Awareness
Awareness is the first of ORCA’s 4 A’s of Conscious Leadership. Why? Because if an organization is aware of the issues that are impacting its overall effectiveness, then they can actually do something about it.
Like individuals, organizations are often not aware of the things that are having the impact on their effectiveness. By illuminating and bringing awareness to your organization’s effectiveness, it allows you the element of choice. “How do I raise awareness around what my leadership culture and strengths are?” is an important question.
Calibrate against external benchmarks; how does your organization compare with the best of leadership in other organizations in research-based assessments? The next benchmark to set would be where you are vs. where you could be. Top quartile? Bottom quartile? It gives you a relative place to start with. Assess what our future desired state is based on what we have to execute as an organization? What is the strategy we need to deliver? You can see where the gap is.
That’s going to have the biggest impact in terms of your competitive advantage because your business cannot be more effective than its sum total of the leadership.
Acknowledgement
Once you are aware, which ones will have the most impact? What are we going to take ownership of to move forward?

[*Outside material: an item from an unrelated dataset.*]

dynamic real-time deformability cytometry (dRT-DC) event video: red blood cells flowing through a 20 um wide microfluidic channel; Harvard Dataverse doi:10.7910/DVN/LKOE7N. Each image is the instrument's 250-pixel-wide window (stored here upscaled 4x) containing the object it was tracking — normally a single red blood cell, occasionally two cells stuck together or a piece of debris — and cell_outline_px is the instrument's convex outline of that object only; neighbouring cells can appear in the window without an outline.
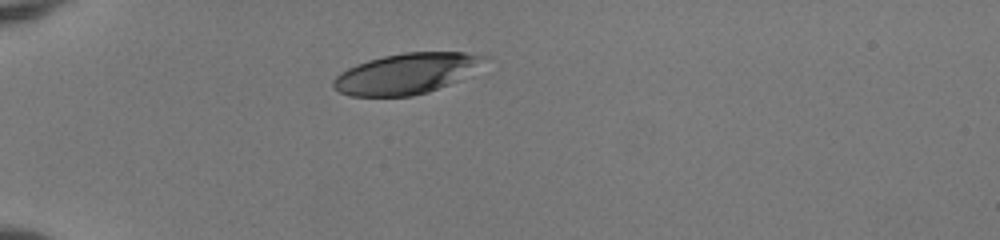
{"species": "human", "species_latin": "Homo sapiens", "temperature_condition": "room temperature", "stored_images_in_passage": 37, "camera_frame_rate_fps": 3000, "um_per_image_px": 0.085, "donor": {"sex": "female"}, "frame": {"image": 1, "passage_image": 1, "time_ms": 0.0, "image_size_px": [1000, 240], "cell_outline_px": [[488, 56], [460, 80], [428, 92], [412, 96], [348, 96], [332, 88], [332, 80], [340, 72], [356, 64], [368, 60], [384, 56], [404, 52], [464, 52]], "centroid_in_image_um": [34.46, 6.26], "position_along_channel_um": 50.5, "area_um2": 35.49}}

What would be most important to focus on that can have the greatest impact? Correlations between variables between leadership competencies and behaviors have the actual greatest impact on effectiveness and therefore ROI. This process can be accomplished when looking at an individual’s growth or an organization’s.
Action
What action are you going to take? You can have wonderful assessments and take ownership of the results, but if you do nothing, nothing will change.
Is there the will to change? For example, if I have a very large gap between where I am today and where I need to be, there’s going to be a lot more work to get there. Be honest with yourself and your organization about if you’re ready to really put the effort into it.
Adaptation
If you put an action plan into place, you then have to revisit that and say, “Is this action plan having the desired effect or having effects we didn’t even think it would have?” Look to see if your action plan is having the right effect.
Similar to design thinking, you can use this phase as a series of experiments. Seeing the impact of the things you’ve implemented allows you further choices: if they are not having the right impact, how do you modify those to have the right impact?
Much like life, adaptation isn’t a linear thing; as you start taking action on some things, you may become aware of other things having an impact. Continual adaptation will allow you to grow, change, and maximize your ROI.